Ancient buildings are carefully preserved nowadays. Why? Can we flatter ourselves that the provincial mind is more enlightened? I am afraid not, and must sorrowfully come to the conclusion that the ignorant authorities of our country towns would be as ready as ever to demolish their old monuments, did not their natural shrewdness teach them that, as strangers come from all quarters of the world to view their historical remains, they must be regarded in the light of a valuable asset. So far, they are undoubtedly right. Let them "restore" and tear down the remaining gates and towers and castles in the provincial towns of England, and they will prove, in the scarcity of visitors that will follow on their Vandalism, how valuable, in more senses than one, are the ancient ways.
Canterbury has seen a great deal of this senseless disregard for antiquity. Six gates, as I have said, were wantonly destroyed, but the passion for destruction did not stop here. The remains of the Norman castle were years ago converted into a coal-hole of the local gasworks, and are still put to that degradation; great stretches of the city walls, with their watchtowers, were taken down for corn-mills to be built with their materials; and, worse than all, stupidity of this kind ran riot among the Dean and Chapter in the thirties. For seven hundred and fifty years had Lanfranc's north-western tower of the Cathedral stood, while the south-western had been rebuilt nearly three hundred years before. This dissimilarity vexed those assembled holders of fat prebends and decanal loaves and fishes, who drank port and read _The Times_, and had not a single sensible idea in their meagre brainpans, beyond a notion that one thing ought to match with another, and that as every Jack should have his Jill, so also should everything else possess a pendant.
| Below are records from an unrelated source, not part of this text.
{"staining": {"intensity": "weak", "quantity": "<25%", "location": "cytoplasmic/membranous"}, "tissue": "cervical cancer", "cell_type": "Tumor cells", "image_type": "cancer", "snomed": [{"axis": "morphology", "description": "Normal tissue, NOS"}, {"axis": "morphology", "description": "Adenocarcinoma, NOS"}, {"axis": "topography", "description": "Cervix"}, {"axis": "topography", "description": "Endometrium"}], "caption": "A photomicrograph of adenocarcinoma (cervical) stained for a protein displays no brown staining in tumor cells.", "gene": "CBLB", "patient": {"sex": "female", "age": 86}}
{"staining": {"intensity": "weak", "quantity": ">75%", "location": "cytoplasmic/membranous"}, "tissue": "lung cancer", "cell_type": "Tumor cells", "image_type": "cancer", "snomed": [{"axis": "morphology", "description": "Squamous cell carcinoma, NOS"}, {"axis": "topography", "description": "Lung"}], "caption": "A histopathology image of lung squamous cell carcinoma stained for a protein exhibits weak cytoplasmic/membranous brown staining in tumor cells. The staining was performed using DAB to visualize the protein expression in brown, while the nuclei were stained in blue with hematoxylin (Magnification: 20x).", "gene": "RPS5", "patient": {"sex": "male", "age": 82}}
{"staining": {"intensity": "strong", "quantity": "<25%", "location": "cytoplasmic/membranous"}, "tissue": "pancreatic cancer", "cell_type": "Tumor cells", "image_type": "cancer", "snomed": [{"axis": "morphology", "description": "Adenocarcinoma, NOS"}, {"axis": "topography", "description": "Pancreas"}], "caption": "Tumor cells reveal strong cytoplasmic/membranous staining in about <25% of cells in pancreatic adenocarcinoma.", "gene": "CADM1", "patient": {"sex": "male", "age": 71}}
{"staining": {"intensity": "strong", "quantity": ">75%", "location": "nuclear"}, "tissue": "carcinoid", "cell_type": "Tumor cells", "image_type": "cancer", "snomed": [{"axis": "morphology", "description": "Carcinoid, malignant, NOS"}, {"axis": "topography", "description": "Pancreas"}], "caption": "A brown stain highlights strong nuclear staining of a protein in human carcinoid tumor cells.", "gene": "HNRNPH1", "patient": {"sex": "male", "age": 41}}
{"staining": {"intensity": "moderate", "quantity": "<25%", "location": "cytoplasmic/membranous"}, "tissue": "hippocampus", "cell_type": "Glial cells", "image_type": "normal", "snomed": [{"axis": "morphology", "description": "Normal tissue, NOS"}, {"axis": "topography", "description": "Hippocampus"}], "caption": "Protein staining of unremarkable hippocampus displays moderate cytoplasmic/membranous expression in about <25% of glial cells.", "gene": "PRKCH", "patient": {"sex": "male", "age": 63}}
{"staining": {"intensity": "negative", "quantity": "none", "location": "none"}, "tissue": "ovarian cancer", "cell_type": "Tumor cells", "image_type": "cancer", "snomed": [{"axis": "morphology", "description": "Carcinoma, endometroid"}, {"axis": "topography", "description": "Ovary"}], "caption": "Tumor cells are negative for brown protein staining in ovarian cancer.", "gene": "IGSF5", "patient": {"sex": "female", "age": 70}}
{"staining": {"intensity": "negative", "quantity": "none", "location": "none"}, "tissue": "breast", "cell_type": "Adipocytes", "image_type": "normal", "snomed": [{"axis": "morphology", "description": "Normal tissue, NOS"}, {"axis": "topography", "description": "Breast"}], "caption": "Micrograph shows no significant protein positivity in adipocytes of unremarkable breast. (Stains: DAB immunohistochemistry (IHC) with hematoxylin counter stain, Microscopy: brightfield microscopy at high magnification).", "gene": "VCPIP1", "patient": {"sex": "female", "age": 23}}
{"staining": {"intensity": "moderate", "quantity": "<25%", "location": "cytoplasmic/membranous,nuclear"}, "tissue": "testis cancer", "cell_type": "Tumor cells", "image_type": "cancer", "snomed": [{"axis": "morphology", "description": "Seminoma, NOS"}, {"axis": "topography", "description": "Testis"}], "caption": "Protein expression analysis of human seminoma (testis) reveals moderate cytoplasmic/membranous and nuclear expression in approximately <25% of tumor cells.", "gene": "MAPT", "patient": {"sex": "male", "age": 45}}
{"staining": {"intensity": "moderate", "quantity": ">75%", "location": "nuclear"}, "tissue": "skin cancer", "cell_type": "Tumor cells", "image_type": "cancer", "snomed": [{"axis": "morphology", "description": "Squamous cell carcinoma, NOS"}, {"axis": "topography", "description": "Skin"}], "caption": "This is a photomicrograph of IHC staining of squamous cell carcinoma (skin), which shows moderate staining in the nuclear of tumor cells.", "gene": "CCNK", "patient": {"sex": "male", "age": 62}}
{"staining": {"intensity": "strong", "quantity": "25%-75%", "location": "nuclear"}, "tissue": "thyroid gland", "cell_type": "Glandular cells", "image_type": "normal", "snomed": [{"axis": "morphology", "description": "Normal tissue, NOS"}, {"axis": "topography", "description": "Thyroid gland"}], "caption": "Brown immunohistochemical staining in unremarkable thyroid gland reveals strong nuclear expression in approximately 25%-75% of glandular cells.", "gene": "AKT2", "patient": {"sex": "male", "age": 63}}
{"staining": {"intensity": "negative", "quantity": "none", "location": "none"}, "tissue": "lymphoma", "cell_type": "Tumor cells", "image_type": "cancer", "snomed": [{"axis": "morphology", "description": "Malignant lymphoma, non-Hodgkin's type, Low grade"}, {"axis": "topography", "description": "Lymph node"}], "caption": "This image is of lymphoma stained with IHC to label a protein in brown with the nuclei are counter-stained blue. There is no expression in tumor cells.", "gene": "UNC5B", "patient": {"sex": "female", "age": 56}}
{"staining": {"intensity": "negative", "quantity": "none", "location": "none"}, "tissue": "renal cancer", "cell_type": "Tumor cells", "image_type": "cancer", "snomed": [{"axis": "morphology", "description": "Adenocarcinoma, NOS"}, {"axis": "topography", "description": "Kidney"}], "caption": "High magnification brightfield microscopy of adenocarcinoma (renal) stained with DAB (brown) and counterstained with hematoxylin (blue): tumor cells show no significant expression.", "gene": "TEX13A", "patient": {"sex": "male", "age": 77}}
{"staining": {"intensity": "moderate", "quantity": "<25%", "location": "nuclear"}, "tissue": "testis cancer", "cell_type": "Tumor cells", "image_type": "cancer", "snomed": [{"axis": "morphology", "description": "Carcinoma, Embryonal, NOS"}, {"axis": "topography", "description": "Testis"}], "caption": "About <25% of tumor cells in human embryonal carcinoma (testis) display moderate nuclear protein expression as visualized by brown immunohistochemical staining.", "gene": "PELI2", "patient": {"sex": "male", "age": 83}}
How truly British!
[Illustration: WESTGATE, CANTERBURY.]
Well, if these western towers did not match, they must be made to; and so to find an excuse for pulling down the older one. There is always some graceless modern architect, with palm itching for five-per-cent. commissions, who would undertake or advise anything to procure a job, and the Dean and Chapter found such a man, who conceived Lanfranc's work to have gone beyond repair. To this creature, Charles Austin, their own diocesan architect, who should have been earnest to preserve, rather than to destroy, they gave instructions for the pulling down of the Norman work and for its replacement by an exact copy of the Perpendicular tower. The thing was done in 1832. So little beyond repair and so sturdily strong was that Norman tower, that it was necessary to blow it up with gunpowder. A German invading Goth and malignant destroyer could do no more.
The work of demolition and the building of the new tower was done at a cost of L25,000. The architect pocketed L1,250 as commission, and all who care for architecture have lost one of the very few Norman Cathedral towers known in England. But then, how exactly those towers match, and how satisfied must be all good people who would sacrifice everything for the sake of uniformity!